== DESCRIPTION OF THE TASK ==
According to the study excerpt on cognition in SAH patients, at what two time points after surgery were both groups tested?

== SOURCE DOCUMENT ==
The goal of this research was to assess attention and executive functions in SAH patients after microsurgical clipping and to compare their cognition with the cognition of the control group of patients treated by microdiscectomy due to lumbar disk herniation. In above-mentioned studies, researchers used the control group of healthy patients. The variables that partially caused the difference in cognitive functions between clinical and healthy groups could have been an anxiety or depression because of hospitalization. That is the reason why we use hospitalized patients as a control group. Cognitive abilities of these two groups were tested in 2-time points: 10-12 days after the surgery and 46 days after the surgery.
| Methods|| |
In this study, we controlled factors as age (there were no patients beyond 60 years and there was no difference between control and experimental group), years of education, anesthesia, emotional and stress factors of being hospitalized, verbal intelligence, sex, premorbid loss of consciousness, premorbid neurological or psychiatric illness, Hunt-Hess (HH) grade (only Grades 1 and 2), considering that all that factors can be variables that can influence or moderate results on cognitive function's tests. As far as we know, there was no research conducted by the control group of hospitalized subject that would give us an opportunity to exclude a factor of hospitalization on cognitive functions.

== ENTRIES PROVIDED ==
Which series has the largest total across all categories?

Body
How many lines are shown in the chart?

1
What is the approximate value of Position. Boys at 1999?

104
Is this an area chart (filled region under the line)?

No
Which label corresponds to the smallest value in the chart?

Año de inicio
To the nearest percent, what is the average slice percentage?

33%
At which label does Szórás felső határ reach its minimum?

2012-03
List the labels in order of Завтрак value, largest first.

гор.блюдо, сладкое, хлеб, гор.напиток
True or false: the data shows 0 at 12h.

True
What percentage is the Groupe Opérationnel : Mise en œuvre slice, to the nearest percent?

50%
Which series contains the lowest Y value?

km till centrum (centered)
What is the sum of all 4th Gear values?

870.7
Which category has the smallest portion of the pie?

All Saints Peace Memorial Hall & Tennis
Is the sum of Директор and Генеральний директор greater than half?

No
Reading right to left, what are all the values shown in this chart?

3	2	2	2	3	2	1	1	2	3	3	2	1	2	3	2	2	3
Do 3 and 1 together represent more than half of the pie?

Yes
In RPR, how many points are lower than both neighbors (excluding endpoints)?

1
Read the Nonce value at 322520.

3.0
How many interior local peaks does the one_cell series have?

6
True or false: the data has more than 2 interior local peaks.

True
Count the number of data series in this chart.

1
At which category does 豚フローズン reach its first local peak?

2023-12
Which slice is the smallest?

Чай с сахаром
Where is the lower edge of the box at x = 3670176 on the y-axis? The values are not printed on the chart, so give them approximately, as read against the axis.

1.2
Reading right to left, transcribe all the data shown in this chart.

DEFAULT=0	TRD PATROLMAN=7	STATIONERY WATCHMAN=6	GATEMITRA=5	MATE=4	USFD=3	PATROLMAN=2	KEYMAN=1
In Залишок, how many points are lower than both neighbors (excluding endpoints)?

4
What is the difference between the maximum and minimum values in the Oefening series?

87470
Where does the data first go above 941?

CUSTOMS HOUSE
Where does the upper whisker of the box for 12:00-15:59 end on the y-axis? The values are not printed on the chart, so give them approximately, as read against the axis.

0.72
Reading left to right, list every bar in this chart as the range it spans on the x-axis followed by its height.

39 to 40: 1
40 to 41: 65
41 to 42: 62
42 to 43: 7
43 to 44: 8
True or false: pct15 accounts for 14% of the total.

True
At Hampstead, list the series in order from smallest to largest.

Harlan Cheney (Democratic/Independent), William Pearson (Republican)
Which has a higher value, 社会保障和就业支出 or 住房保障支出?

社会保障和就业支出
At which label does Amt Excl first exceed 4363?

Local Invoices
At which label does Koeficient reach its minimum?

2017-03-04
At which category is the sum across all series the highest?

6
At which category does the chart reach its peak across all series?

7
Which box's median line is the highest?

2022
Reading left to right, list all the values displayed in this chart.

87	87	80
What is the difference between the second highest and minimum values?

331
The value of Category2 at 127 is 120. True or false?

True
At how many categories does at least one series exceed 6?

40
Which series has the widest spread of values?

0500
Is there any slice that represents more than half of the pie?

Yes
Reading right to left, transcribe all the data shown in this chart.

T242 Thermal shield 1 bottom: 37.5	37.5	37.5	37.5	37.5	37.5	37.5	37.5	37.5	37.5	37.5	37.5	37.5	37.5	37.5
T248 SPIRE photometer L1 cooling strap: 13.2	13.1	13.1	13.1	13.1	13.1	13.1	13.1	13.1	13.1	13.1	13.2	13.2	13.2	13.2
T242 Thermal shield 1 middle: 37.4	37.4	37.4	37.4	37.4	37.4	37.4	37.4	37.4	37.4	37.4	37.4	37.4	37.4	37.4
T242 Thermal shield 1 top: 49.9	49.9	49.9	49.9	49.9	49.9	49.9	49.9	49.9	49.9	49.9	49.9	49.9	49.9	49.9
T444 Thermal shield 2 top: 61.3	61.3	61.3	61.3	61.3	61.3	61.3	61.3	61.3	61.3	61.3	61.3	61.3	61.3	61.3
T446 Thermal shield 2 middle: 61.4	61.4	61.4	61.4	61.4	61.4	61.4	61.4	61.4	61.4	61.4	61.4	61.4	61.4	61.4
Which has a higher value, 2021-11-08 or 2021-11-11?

== SOLUTION FOR THIS TASK ==
10-12 days after the surgery and 46 days after the surgery.